What is required »
Check each line of the records below and collect those holding "left".

Stored data:
________

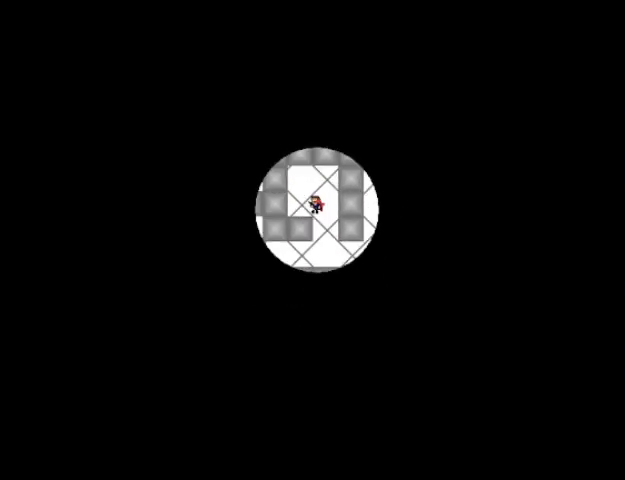
Gameplay with keyboard; each line is a JSON object with the keys held at the frame after it. "events" lists presses ("down") and releases ("up") of "down", "left", "r", "right", "shift", "up" and "z" between this image and that frame as [ms after this image, input, new state], when the widget could be followed in between. No other keys are recorded. Mouse input is not recorded.
{"keys": ["right", "shift"], "events": [[160, "shift", "up"], [320, "shift", "down"], [400, "left", "up"], [440, "right", "down"]]}
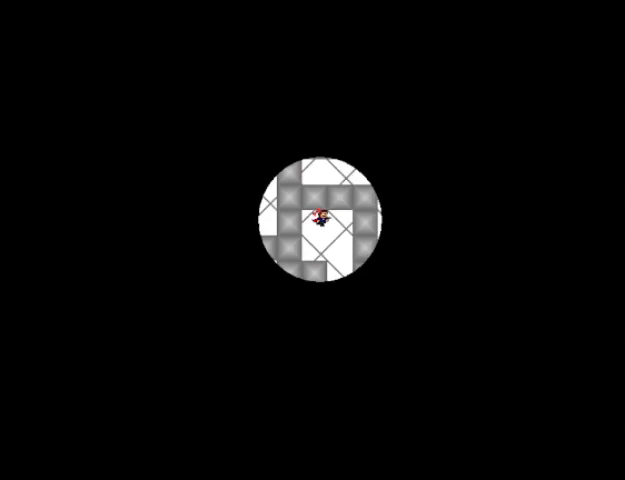
{"keys": ["right"], "events": [[80, "shift", "up"]]}
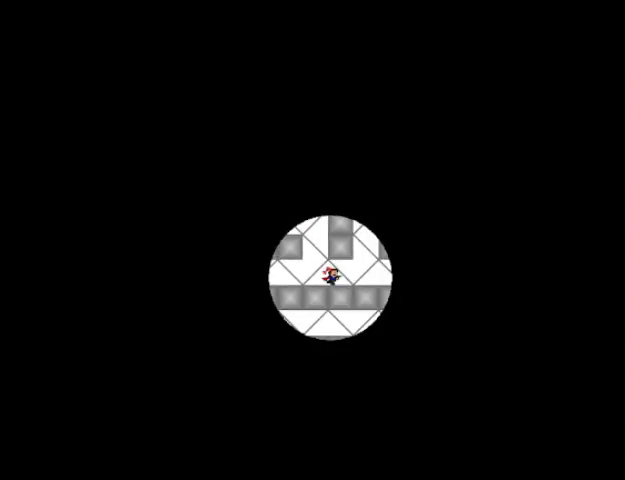
{"keys": ["right", "shift"], "events": [[320, "shift", "down"]]}
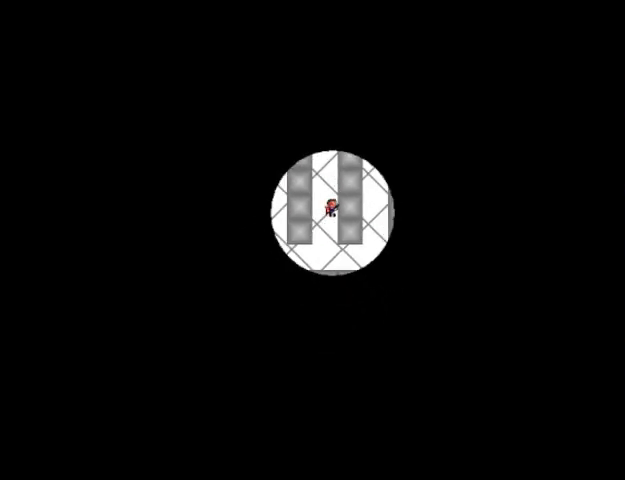
{"keys": ["right", "shift"], "events": [[120, "shift", "up"], [160, "shift", "down"]]}
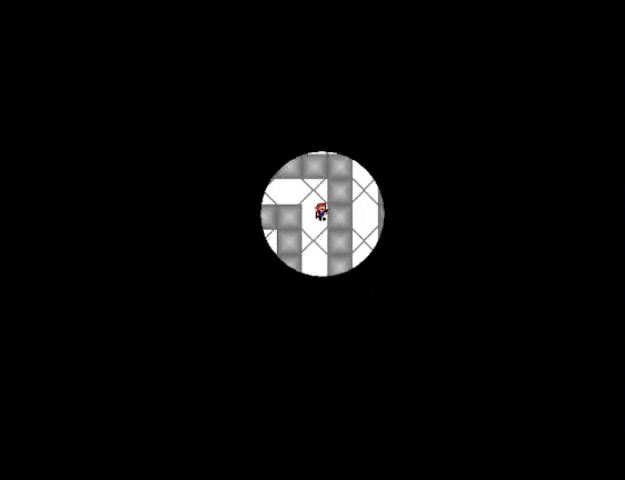
{"keys": ["right", "z"], "events": [[240, "shift", "up"], [240, "z", "down"], [320, "z", "up"], [400, "z", "down"], [440, "z", "up"], [520, "z", "down"]]}
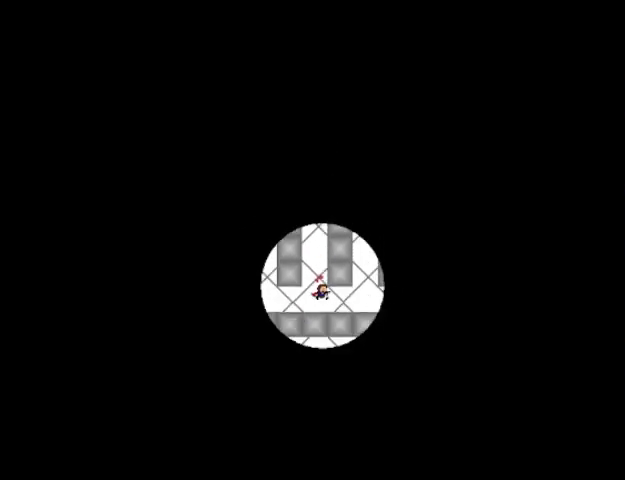
{"keys": ["right", "shift"], "events": [[160, "z", "up"], [360, "shift", "down"]]}
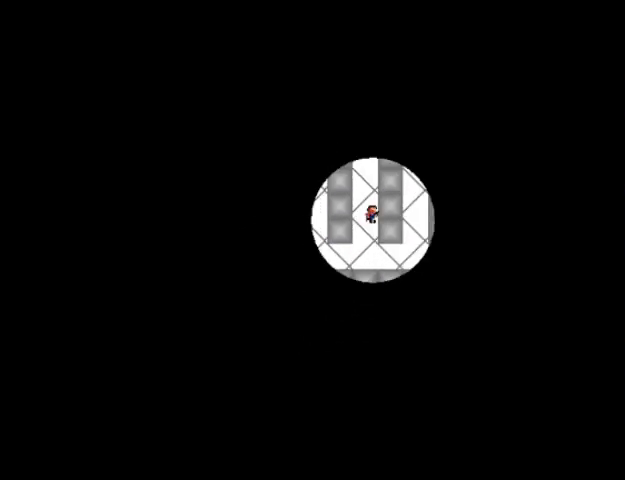
{"keys": ["right", "shift"], "events": [[160, "shift", "up"], [200, "shift", "down"]]}
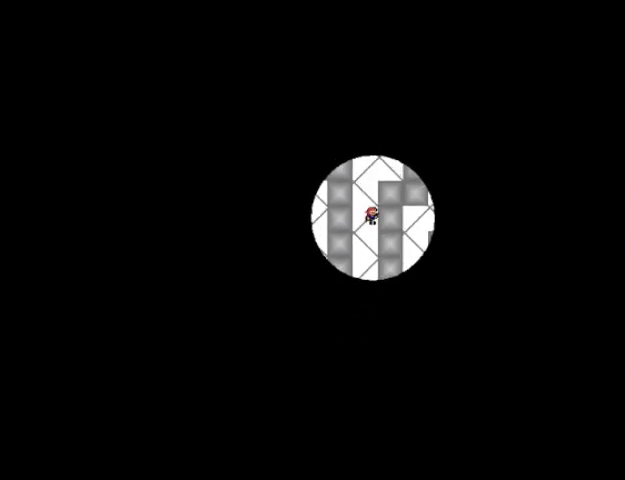
{"keys": ["right", "z"], "events": [[200, "z", "down"], [240, "shift", "up"], [240, "z", "up"], [320, "z", "down"]]}
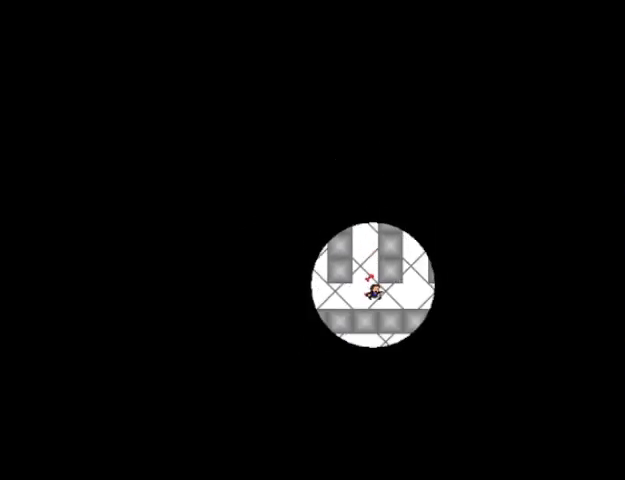
{"keys": ["right", "shift"], "events": [[40, "z", "up"], [360, "shift", "down"]]}
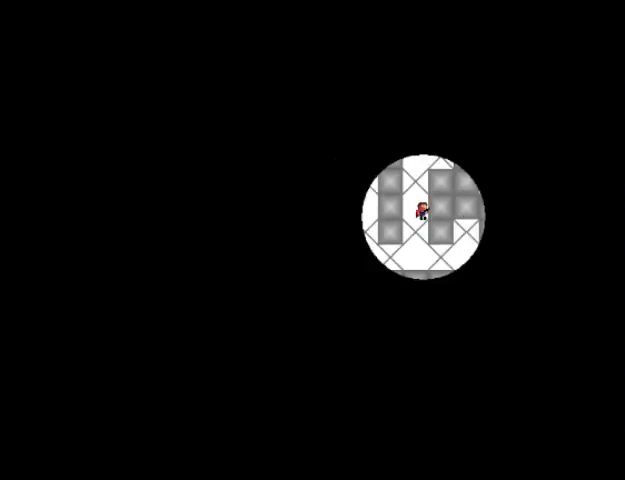
{"keys": ["right", "shift"], "events": [[120, "shift", "up"], [160, "shift", "down"]]}
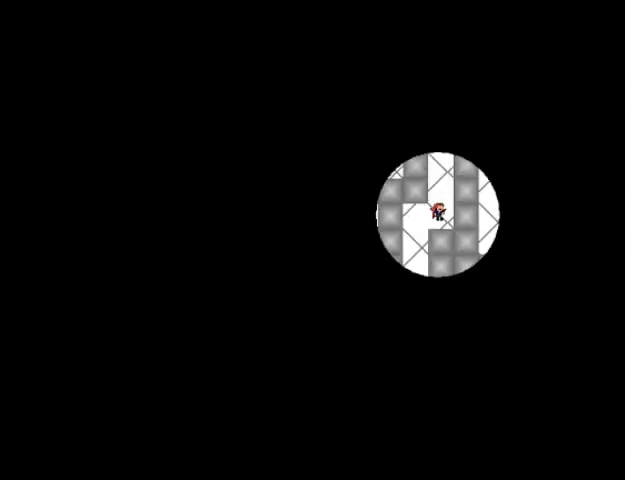
{"keys": ["left"], "events": [[160, "shift", "up"], [160, "z", "down"], [240, "right", "up"], [280, "left", "down"], [360, "z", "up"]]}
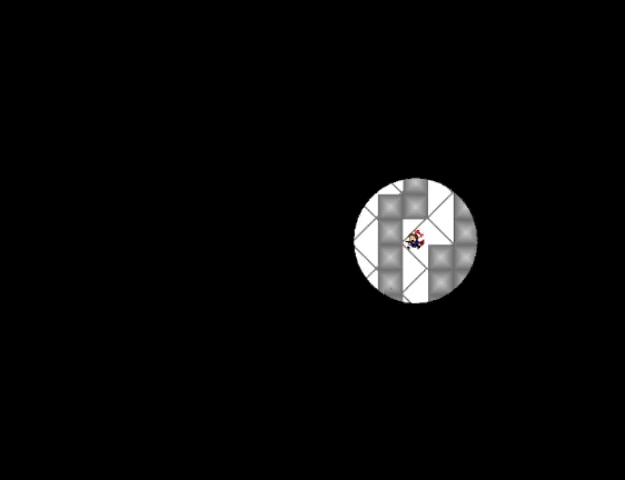
{"keys": ["right"], "events": [[80, "left", "up"], [80, "right", "down"]]}
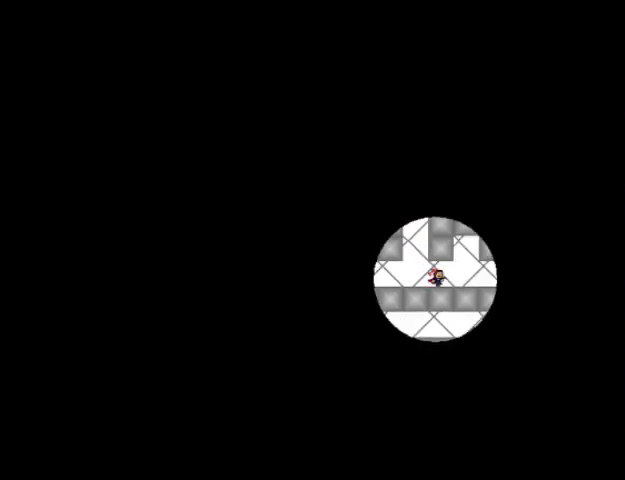
{"keys": ["right"], "events": [[240, "shift", "down"], [520, "shift", "up"]]}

________

Answer section »
Gameplay with keyboard; each line is a JSON object with the keys held at the frame after it. "events" lists presses ("down") and releases ("up") of "down", "left", "r", "right", "shift", "up" and "z" between this image and that frame as [ms after this image, input, new state], when the widget could be followed in between. No other keys are recorded. Mouse input is not recorded.
{"keys": ["right", "shift"], "events": [[160, "shift", "up"], [320, "shift", "down"], [400, "left", "up"], [440, "right", "down"]]}
{"keys": ["left"], "events": [[160, "shift", "up"], [160, "z", "down"], [240, "right", "up"], [280, "left", "down"], [360, "z", "up"]]}
{"keys": ["right"], "events": [[80, "left", "up"], [80, "right", "down"]]}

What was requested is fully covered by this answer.